El invierno no fue muy riguroso, ni en los últimos meses del año 1882, ni en los primeros de 1883. Hormiguita y Bob no sufrieron mucho corriendo por las calles de la mañana a la noche. Sin embargo, no deja de ser duro estacionarse bajo la nieve en los rincones de las plazas; pero ambos estaban desde su primera edad aclimatados a las intemperies, y jamás cayeron enfermos. Todos los días, cualquiera que fuese el estado del cielo, dejaban el lecho al alba, y abandonando el resto del fuego, iban a comprar primero, a vender en seguida en el andén de la estación, en el momento de la llegada y partida de los trenes, y después, a través de los diversos barrios donde Birk transportaba su atalaje. Solamente los domingos se daban algún descanso, repasando sus ropas, arreglando su cuarto, dejando su desván tan limpio como era posible; el uno, poniendo en orden su contabilidad, y el otro, estudiando sus lecciones de lectura, escritura y aritmética. Al mediodía, acompañados de Birk, iban por los alrededores de Cork, bajaban el río hasta Queenstown como dos buenos burgueses que se pasean después de una semana de trabajo. Un día se permitieron dar en barco la vuelta a la bahía, y por vez primera pudo Bob abrazar con la mirada el mar sin límites.

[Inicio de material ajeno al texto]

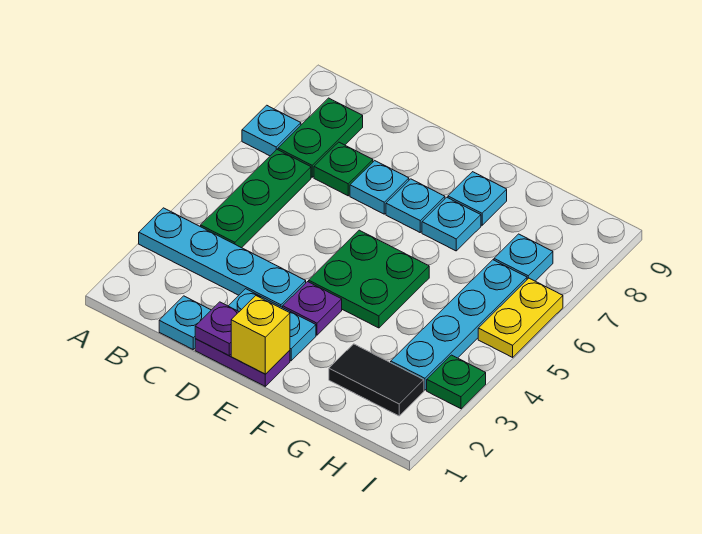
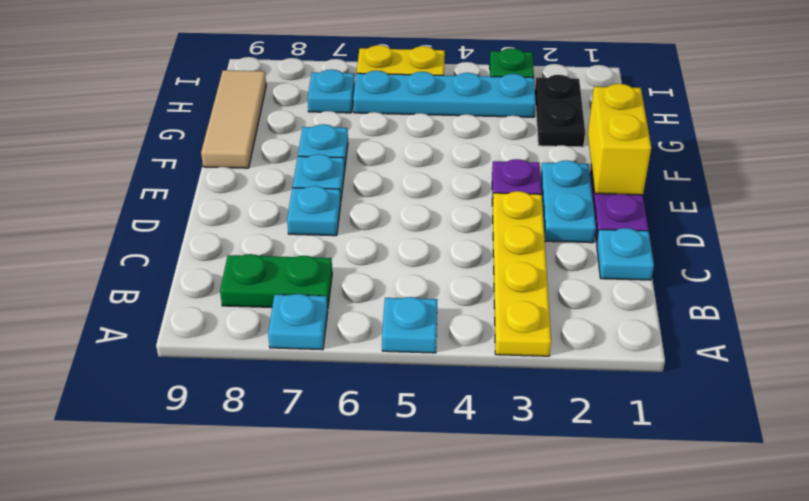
cyan plate A3:D3 level 1 -> yellow plate A3:D3 level 1
green plate B4:B6 level 1 -> none
green plate C7 level 1 -> none
purple plate D1 level 2 -> none
yellow brick E1 level 2 -> yellow brick E1:F1 level 2
green plate E4:F5 level 1 -> none
cyan plate F8 level 1 -> cyan plate A5 level 1
none -> tan tile F9:H9 level 1
black tile G2:H2 level 1 -> black plate G2:H2 level 1

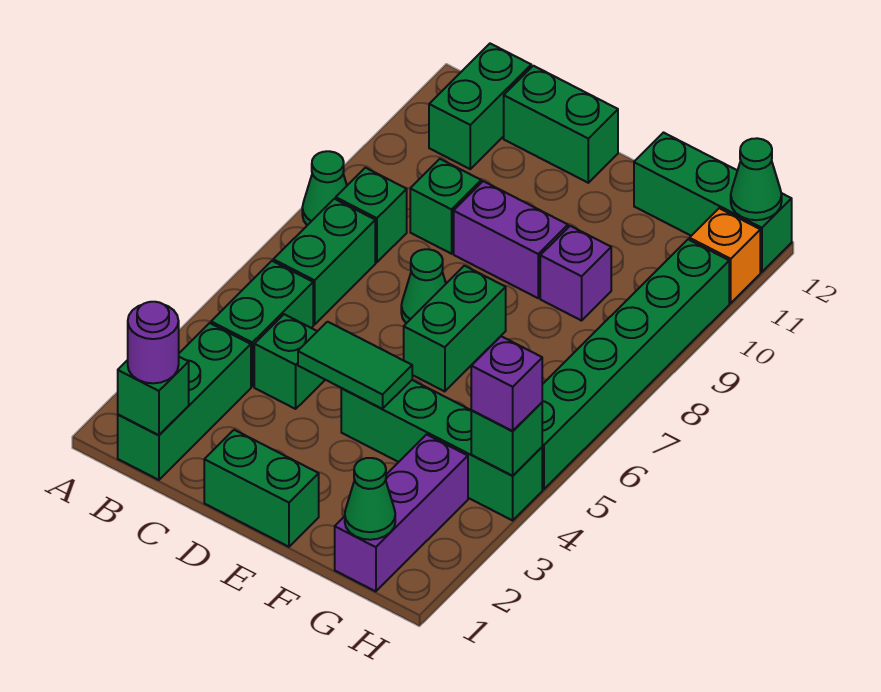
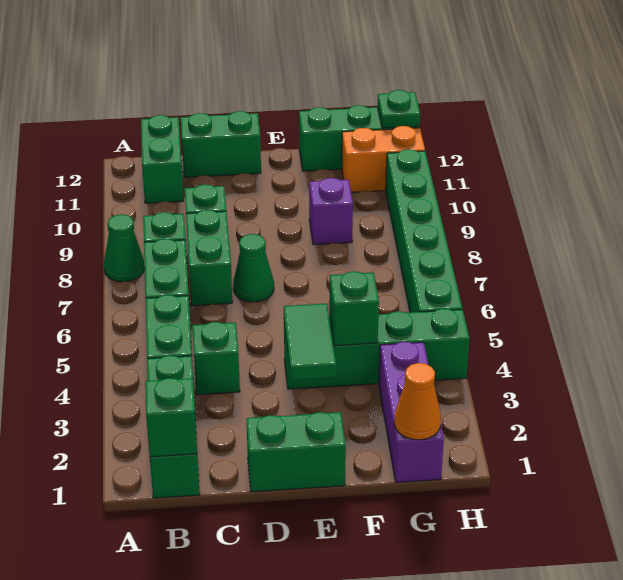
purple round brick B1 level 3 -> none
green tile D4:E4 level 2 -> green tile E3:E4 level 2
purple brick D9:E9 level 1 -> none
green brick E6:E7 level 1 -> green brick C7:C8 level 1
green cone G1 level 2 -> orange cone G1 level 2
green brick H4 level 2 -> green brick F4 level 2
purple brick H4 level 3 -> none
orange brick H11 level 1 -> orange brick G11:H11 level 1
green cone H12 level 2 -> green plate H12 level 2

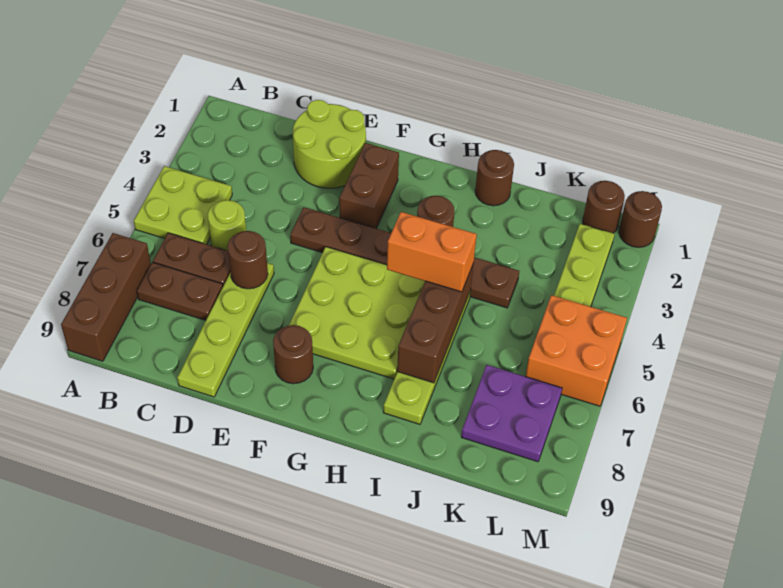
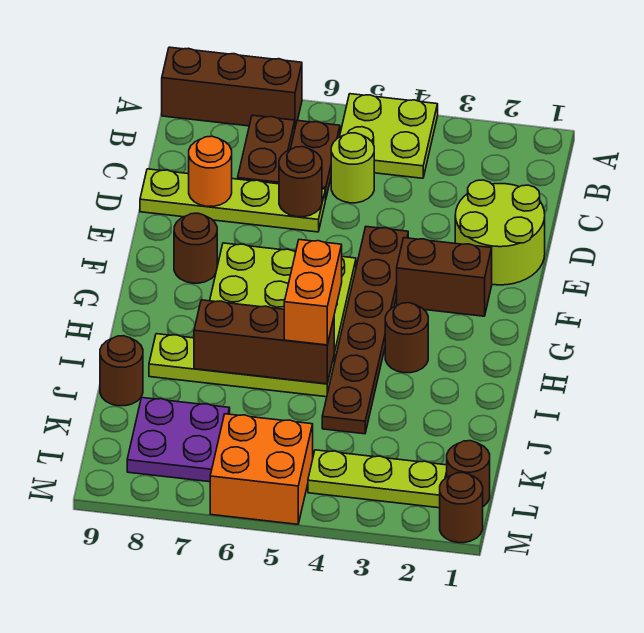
none -> orange round brick D8 level 2
brown round brick I1 level 1 -> brown round brick J9 level 1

—Y más lejos —preguntó, continuando siempre por el agua—, ¿qué se encontraría?

—Un gran país, Bob.

—¿Más grande que el nuestro?

—Millares de veces. Esos grandes navíos que has visto necesitan, por lo menos, ocho días para hacer la travesía.

—¿Y hay periódicos en ese país?

—¿Periódicos, Bob? ¡Oh! Por centenas. Periódicos que se venden hasta a seis peniques.

—¿Estás seguro?

—Muy seguro. Hasta de que sería preciso meses y meses para leerlos todos enteros.

Y Bob miraba con admiración a ese sorprendente Hormiguita, que era capaz de asegurar tal cosa. Hubiera deseado lanzarse al puente y trepar por los palos de aquellos grandes barcos y steamers que buscaban abrigo habitualmente en Queenstown, mientras Hormiguita preferiría, seguramente, visitar la cala y el cargamento.

Pero hasta entonces, ni uno ni otro habían osado embarcarse sin permiso del capitán —¡un personaje del que tenían una idea!—. En cuanto a pedírselo, esto pasaba de sus ánimos. El amo después de Dios, como había oído decir Hormiguita, y se lo repetía a Bob.

Así pues, el deseo de los niños estaba aún por realizar.

Esperemos que podrán satisfacerlo algún día, así como otros tantos que se despertaban en ellos.